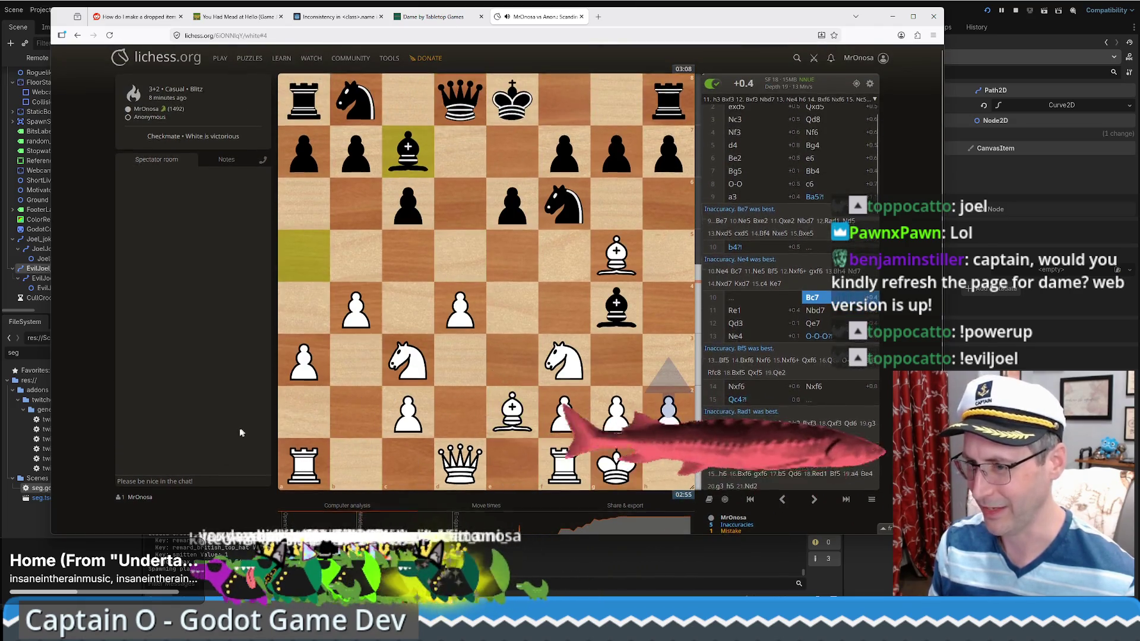
{"action": "scroll", "coordinate": [254, 432], "scroll_direction": "down", "scroll_amount": 2}
{"action": "scroll", "coordinate": [541, 270], "scroll_direction": "down", "scroll_amount": 20}
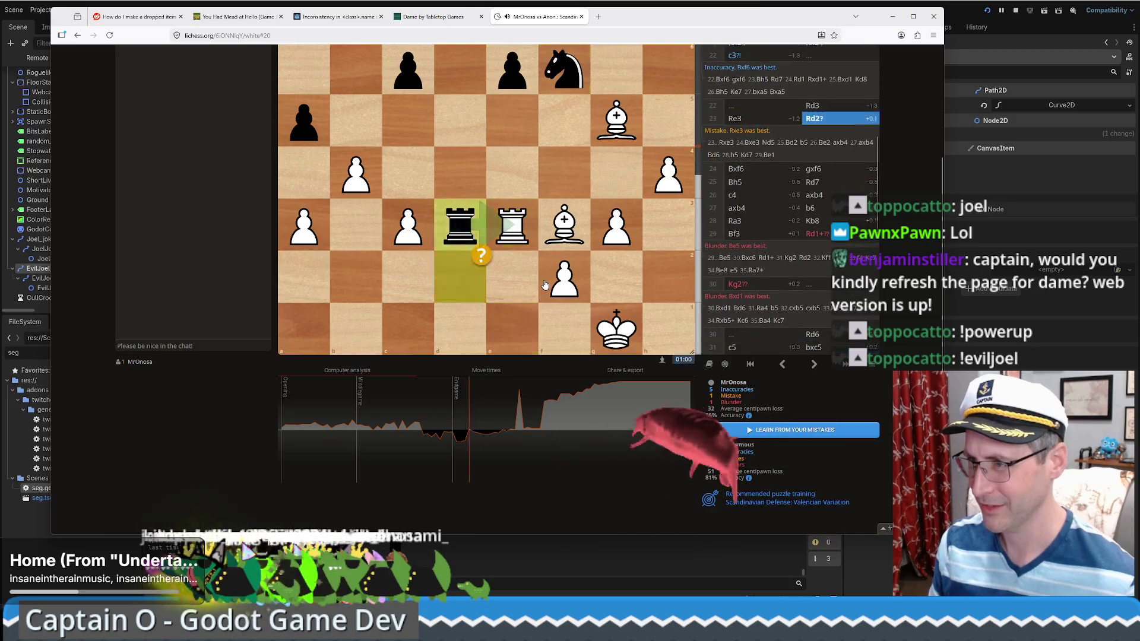
{"action": "scroll", "coordinate": [544, 283], "scroll_direction": "down", "scroll_amount": 6}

* **Your instructions**:
Write out the listing above in full, word for word, with no pictures.

* **Reply**:
{"action": "scroll", "coordinate": [254, 432], "scroll_direction": "down", "scroll_amount": 2}
{"action": "scroll", "coordinate": [541, 270], "scroll_direction": "down", "scroll_amount": 20}
{"action": "scroll", "coordinate": [544, 283], "scroll_direction": "down", "scroll_amount": 6}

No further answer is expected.